Reproduce every one of the records below line for line, without altering any character. Omit the pictures from your answer.

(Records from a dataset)
···
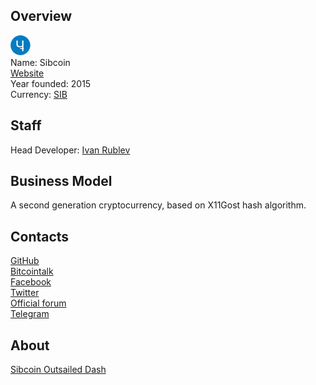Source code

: ## Overview
![ logo](logo/sibcoin.png)  
Name: Sibcoin  
[Website](http://sibcoin.org/en/)   
Year founded: 2015  
Currency: [SIB](https://coinmarketcap.com/currencies/sibcoin/)  
## Staff
Head Developer: [Ivan Rublev](../people/ivan_rublev.md)  
## Business Model
A second generation cryptocurrency, based on X11Gost hash algorithm. 
## Contacts
[GitHub](https://github.com/ivansib/sibcoin)  
[Bitcointalk](https://bitcointalk.org/index.php?topic=1197623.0)   
[Facebook](https://www.facebook.com/groups/703379513097477/)   
[Twitter](https://twitter.com/SibChervonec)   
[Official forum](http://mmgp.ru/showthread.php?t=375811)     
[Telegram](https://telegram.me/sibcoin)  
## About
[Sibcoin Outsailed Dash](https://news.bitcoin.com/sibcoin-cryptocurrency-outsailed-dash-conquered-siberia/)
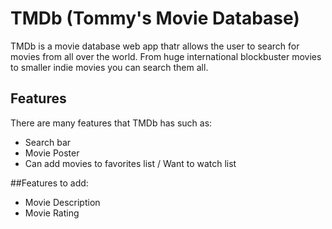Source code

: # TMDb (Tommy's Movie Database)

TMDb is a movie database web app thatr allows the user to search for movies from all over the world. From huge international blockbuster movies to smaller indie movies you can search them all.

## Features
There are many features that TMDb has such as:

* Search bar
* Movie Poster
* Can add movies to favorites list / Want to watch list

##Features to add:
* Movie Description
* Movie Rating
···
▸ Answer to the problem
Source code

: ## Overview
![ logo](logo/sibcoin.png)  
Name: Sibcoin  
[Website](http://sibcoin.org/en/)   
Year founded: 2015  
Currency: [SIB](https://coinmarketcap.com/currencies/sibcoin/)  
## Staff
Head Developer: [Ivan Rublev](../people/ivan_rublev.md)  
## Business Model
A second generation cryptocurrency, based on X11Gost hash algorithm. 
## Contacts
[GitHub](https://github.com/ivansib/sibcoin)  
[Bitcointalk](https://bitcointalk.org/index.php?topic=1197623.0)   
[Facebook](https://www.facebook.com/groups/703379513097477/)   
[Twitter](https://twitter.com/SibChervonec)   
[Official forum](http://mmgp.ru/showthread.php?t=375811)     
[Telegram](https://telegram.me/sibcoin)  
## About
[Sibcoin Outsailed Dash](https://news.bitcoin.com/sibcoin-cryptocurrency-outsailed-dash-conquered-siberia/)
Source code

: # TMDb (Tommy's Movie Database)

TMDb is a movie database web app thatr allows the user to search for movies from all over the world. From huge international blockbuster movies to smaller indie movies you can search them all.

## Features
There are many features that TMDb has such as:

* Search bar
* Movie Poster
* Can add movies to favorites list / Want to watch list

##Features to add:
* Movie Description
* Movie Rating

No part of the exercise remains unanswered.